Extracted page text data
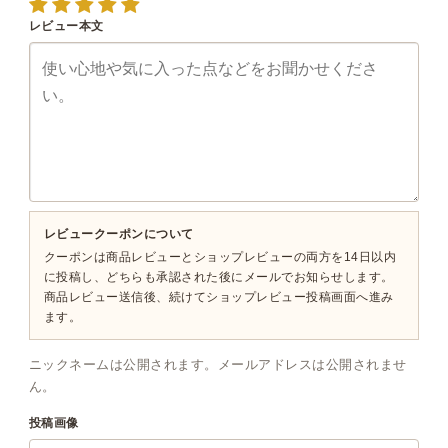
レビュー本文
レビュークーポンについて
クーポンは商品レビューとショップレビューの両方を14日以内
に投稿し、どちらも承認された後にメールでお知らせします。
商品レビュー送信後、続けてショップレビュー投稿画面へ進み
ます。
ニックネームは公開されます。メールアドレスは公開されませ
ん。
投稿画像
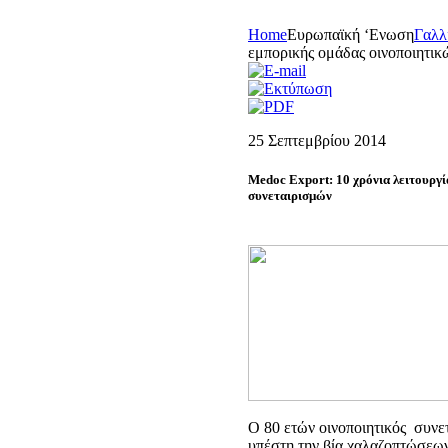
Home
Eυρωπαϊκή ‘Eνωση
Γαλλ
εμπορικής ομάδας οινοποιητικ
25 Σεπτεμβρίου 2014
Medoc Export: 10 χρόνια λειτουργ
συνεταιρισμών
Ο 80 ετών οινοποιητικός συνετ
υπέστη την βία χαλαζοπτώσεων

▶ _What you have to do_
Without changing a word, retype every entry above, but drop its pictures.

▶ _Solved exercise_
レビュー本文
レビュークーポンについて
クーポンは商品レビューとショップレビューの両方を14日以内
に投稿し、どちらも承認された後にメールでお知らせします。
商品レビュー送信後、続けてショップレビュー投稿画面へ進み
ます。
ニックネームは公開されます。メールアドレスは公開されませ
ん。
投稿画像
Home
Eυρωπαϊκή ‘Eνωση
Γαλλ
εμπορικής ομάδας οινοποιητικ
25 Σεπτεμβρίου 2014
Medoc Export: 10 χρόνια λειτουργ
συνεταιρισμών
Ο 80 ετών οινοποιητικός συνετ
υπέστη την βία χαλαζοπτώσεων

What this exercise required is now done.